Wednesday, November 30, 2016

Vienna – Opec reaches an agreement “historic” in order to limit its production – The Express

This is the first time since 2008 that the 14 countries of the cartel agree to limit their production, defying the pessimism of many observers.

The agreement will be effective as of the “January 1, 2017“, said the minister, qatari Energy Mohammed Saleh al-Sada, who presides over the conference of Opec, citing a decision “history, that will certainly help to rebalance the market and to reduce the glut of inventory” of oil.

Opec, he said, will reduce its production of “1.2 million barrels per day, bringing its ceiling to $ 32.5 million barrels per day“. In October, the cartel had produced 33,64 million barrels.

And the organization should be, as she wished to, result in its movement in Russia, the world’s largest producer of oil, that is “committed to reduce by 300,000 barrels” its production, announced by the minister of qatar, after a meeting in Vienna, where the Opec.

Moscow confirmed Wednesday evening its intention to participate in the effort if the cartel keeps its commitments. Russia would thus contribute to half of the target reduction volume (600.000 barrels) applied to countries outside of the cartel.

The markets have welcomed these announcements: to 17: 05 GMT (18: 05) in Paris, a barrel of Brent North sea for delivery in January, was worth 50,10 dollars in London, an increase of 3.72 dollars compared to the end of Tuesday, while while WTI for the same maturity was 3,92 $ 49,15 dollars.

during the meeting, the courses have reached their highest level in a month.

The agreement concludes weeks of intense negotiations like a poker between Saudi Arabia, Iraq and Iran. Ryad had clearly announced that he would not assent to decrease its production if Baghdad and Tehran, 2nd and 3rd respectively producers in the cartel, did the same.

- world Inflation “healthier” –

In practice, the largest declines in production will be supported by saudi Arabia (-486.000 b/d), Iraq (-210.000), the united arab Emirates (-139.000) and Kuwait (-131.000), the largest producers apart from Iran, according to a document released by the Opec.

Iran has been successful and will be able to increase its production of 90,000 b/d to 3.8 million. Its oil minister, Bijan Namdar Zanganeh, has sent a sign of victory to reporters as he left Opec’s headquarters.

in Addition to Iran, who wants to be able to take advantage of the lifting of economic sanctions against Libya and Nigeria are exempt from the limitations due to the conflicts that they face, and their impact on their finances.

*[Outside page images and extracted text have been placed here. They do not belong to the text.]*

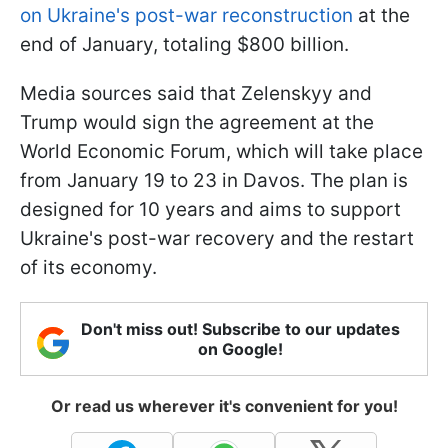
on Ukraine's post-war reconstruction
at the
end of January, totaling $800 billion.
Media sources said that Zelenskyy and
Trump would sign the agreement at the
World Economic Forum, which will take place
from January 19 to 23 in Davos. The plan is
designed for 10 years and aims to support
Ukraine's post-war recovery and the restart
of its economy.
Don't miss out! Subscribe to our updates
on Google!
Or read us wherever it's convenient for you!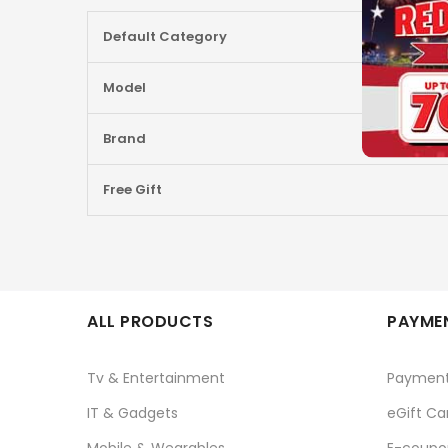
More
Default Category
Information
Model
Brand
Free Gift
ALL PRODUCTS
PAYMEN
Tv & Entertainment
Paymen
IT & Gadgets
eGift Ca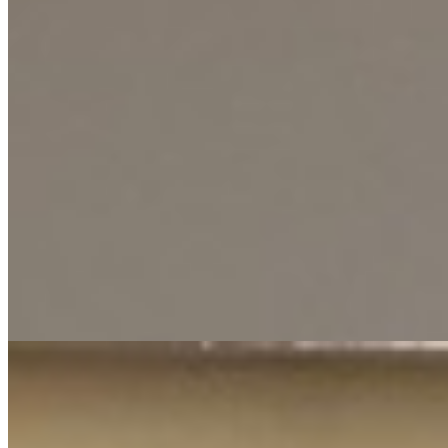
This well-appointed two-bedroom apartment offers a comfortable
and convenient lifestyle in the sought-after Lavington neighborhood.
Designed with modern living in mind, the space provides a practical
and welcoming environment for individuals, couples, or small
families looking for a hassle-free residential solution. The property is
part of a secure community that boasts an array of premium
amenities for relaxation and fitness. Residents can enjoy a refreshing
swimming pool, a fully-equipped gym for daily workouts, and the
assurance of a backup generator to ensure uninterrupted power
supply, adding a significant layer of convenience to daily life.
Practical needs are also expertly covered with ample parking space
available. The combination of prime location, comprehensive
facilities, and thoughtful infrastructure makes this apartment an
excellent choice for those seeking a balanced lifestyle in one of
Nairobi's most desirable areas.
Pool
Gym
Backup Generator
+
1
apartment
View Details
5
KES
60,000
1-Bedroom Apartment for Rent in Kilimani @Ksh.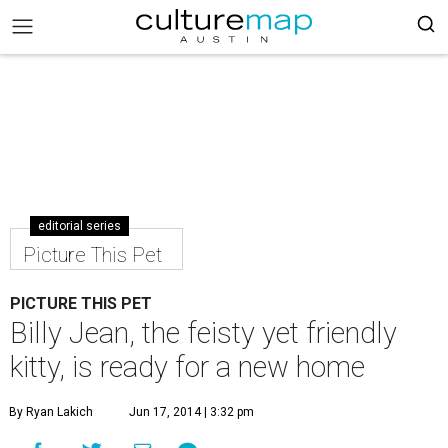
editorial series
Picture This Pet
PICTURE THIS PET
Billy Jean, the feisty yet friendly
kitty, is ready for a new home
By Ryan Lakich
Jun 17, 2014 | 3:32 pm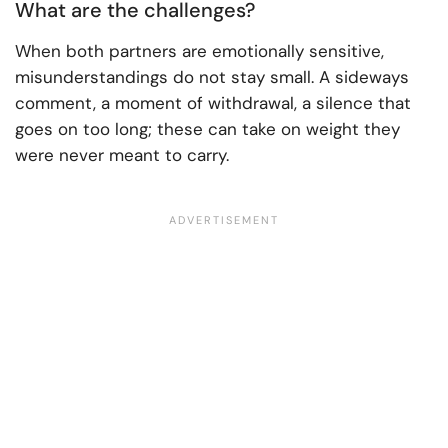
What are the challenges?
When both partners are emotionally sensitive,
misunderstandings do not stay small. A sideways
comment, a moment of withdrawal, a silence that
goes on too long; these can take on weight they
were never meant to carry.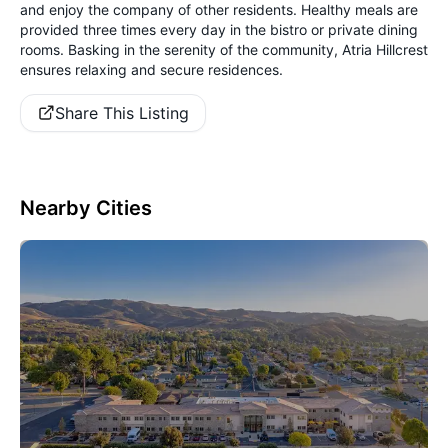
and enjoy the company of other residents. Healthy meals are
provided three times every day in the bistro or private dining
rooms. Basking in the serenity of the community, Atria Hillcrest
ensures relaxing and secure residences.
Share This Listing
Nearby Cities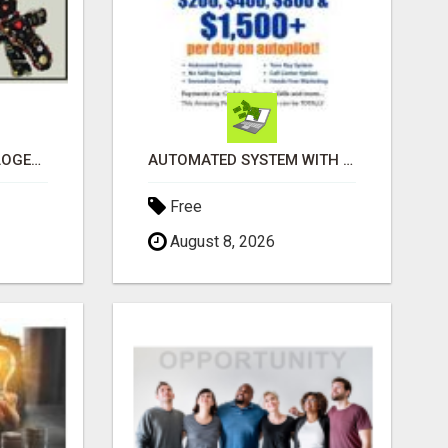
BLACK MAGIC ASTROLOGER IN BANGALORE
AUTOMATED SYSTEM WITH CALL CENTER MAKES MONEY FOR YOU ON AUTOPILOT- $200, $400, $800, $1500 + DAILY!
Free
August 8, 2026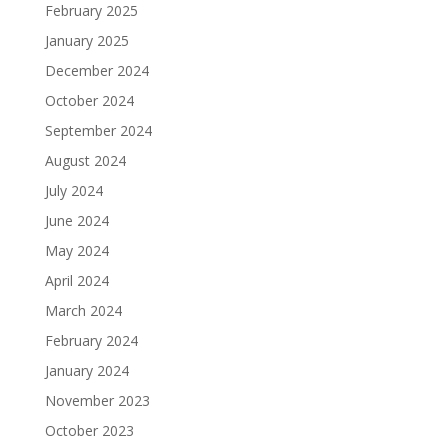
February 2025
January 2025
December 2024
October 2024
September 2024
August 2024
July 2024
June 2024
May 2024
April 2024
March 2024
February 2024
January 2024
November 2023
October 2023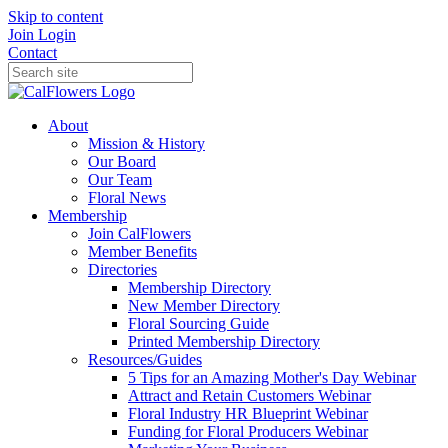
Skip to content
Join
Login
Contact
About
Mission & History
Our Board
Our Team
Floral News
Membership
Join CalFlowers
Member Benefits
Directories
Membership Directory
New Member Directory
Floral Sourcing Guide
Printed Membership Directory
Resources/Guides
5 Tips for an Amazing Mother's Day Webinar
Attract and Retain Customers Webinar
Floral Industry HR Blueprint Webinar
Funding for Floral Producers Webinar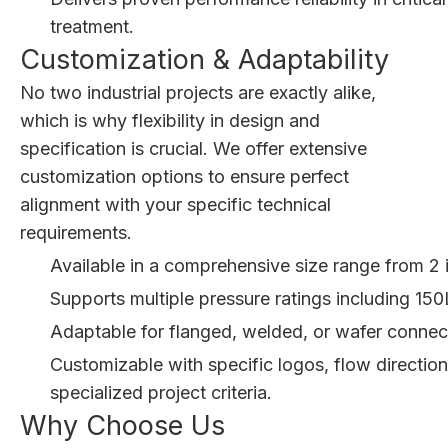
treatment.
Customization & Adaptability
No two industrial projects are exactly alike,
which is why flexibility in design and
specification is crucial. We offer extensive
customization options to ensure perfect
alignment with your specific technical
requirements.
Available in a comprehensive size range from 2
Supports multiple pressure ratings including 1
Adaptable for flanged, welded, or wafer connect
Customizable with specific logos, flow directio
specialized project criteria.
Why Choose Us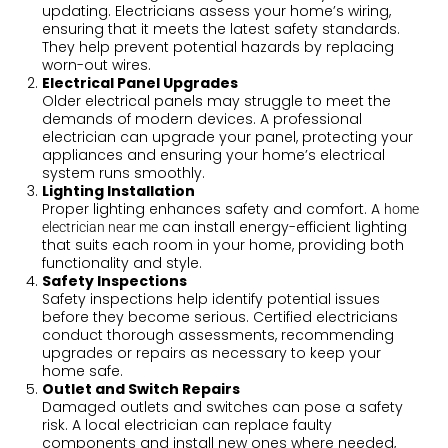
updating. Electricians assess your home’s wiring,
ensuring that it meets the latest safety standards.
They help prevent potential hazards by replacing
worn-out wires.
Electrical Panel Upgrades
Older electrical panels may struggle to meet the
demands of modern devices. A professional
electrician can upgrade your panel, protecting your
appliances and ensuring your home’s electrical
system runs smoothly.
Lighting Installation
Proper lighting enhances safety and comfort. A
home
can install energy-efficient lighting
electrician near me
that suits each room in your home, providing both
functionality and style.
Safety Inspections
Safety inspections help identify potential issues
before they become serious. Certified electricians
conduct thorough assessments, recommending
upgrades or repairs as necessary to keep your
home safe.
Outlet and Switch Repairs
Damaged outlets and switches can pose a safety
risk. A local electrician can replace faulty
components and install new ones where needed,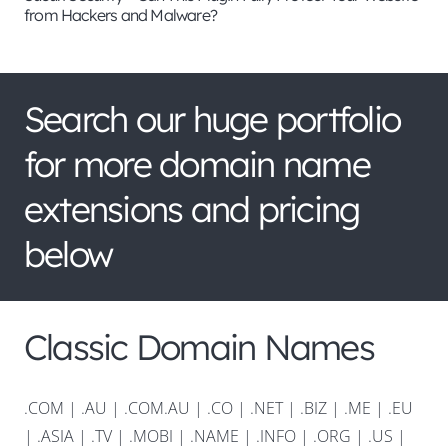
from Hackers and Malware?
Search our huge portfolio
for more domain name
extensions and pricing
below
Classic Domain Names
.COM
|
.AU
|
.COM.AU
|
.CO
|
.NET
|
.BIZ
|
.ME
|
.EU
|
.ASIA |
.TV
|
.MOBI
|
.NAME
|
.INFO
|
.ORG |
.US
|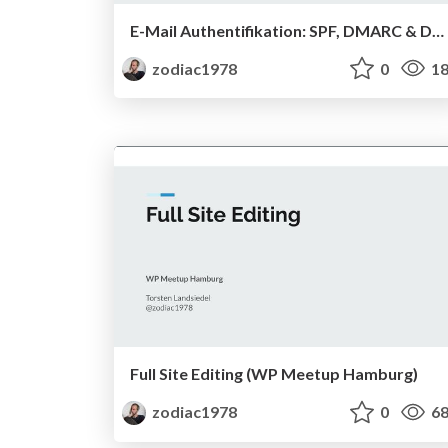
E-Mail Authentifikation: SPF, DMARC & DKIM
zodiac1978
0
18
Full Site Editing (WP Meetup Hamburg)
zodiac1978
0
68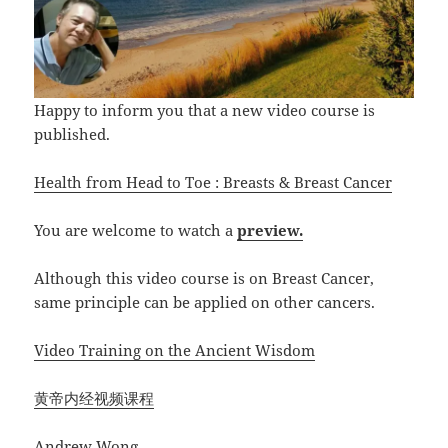
Happy to inform you that a new video course is
published.
Health from Head to Toe : Breasts & Breast Cancer
You are welcome to watch a
preview.
Although this video course is on Breast Cancer,
same principle can be applied on other cancers.
Video Training on the Ancient Wisdom
黄帝内经视频课程
Andrew Wong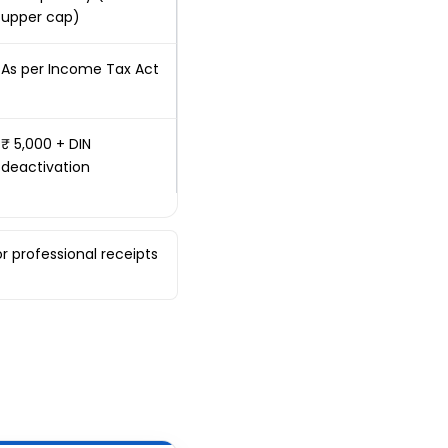
upper cap)
As per Income Tax Act
₹ 5,000 + DIN
deactivation
r professional receipts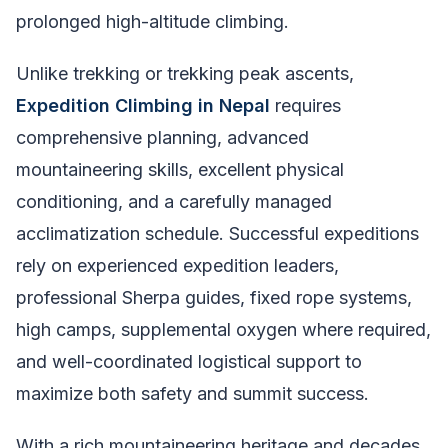
prolonged high-altitude climbing.
Unlike trekking or trekking peak ascents,
Expedition Climbing in Nepal
requires
comprehensive planning, advanced
mountaineering skills, excellent physical
conditioning, and a carefully managed
acclimatization schedule. Successful expeditions
rely on experienced expedition leaders,
professional Sherpa guides, fixed rope systems,
high camps, supplemental oxygen where required,
and well-coordinated logistical support to
maximize both safety and summit success.
With a rich mountaineering heritage and decades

Indonesia, which has refused to endorse the agreement, has seen its membership in Opec “infrozen“.

The Vienna agreement reflects the commitments made by Opec at the end of September in Algiers, where the ministers of the cartel had set a goal of lowering their production of 32.5 and 33 mbd.

In general, the agreement will boost global inflation to a “healthier“, including the United States, said Mohammed Saleh al-Sada.

With the effort made by the Russian federation, its implementation should lead to a reversal of the structural surplus of production, which fell flat courses for the past two years.

analysts skeptics have cautioned, however, that the application of the limitations must be closely monitored, because no sanction is provided for the offenders.

If the prospect of a fuel more expensive will not rejoice not motorists, the expected increase in prices is expected to ease the budgets of oil-producing countries.

The big producers of the Opec, Saudi Arabia in the lead, had long supported a strategy of low prices, hoping to lock out competitors, including producers of oil shale in the u.s., and regain market share.

But even the public finances of the rich Saudi Arabia, had ended up suffering the effect of the low price. The fall in oil revenue has exacerbated an economic situation that is already dramatic in Venezuela.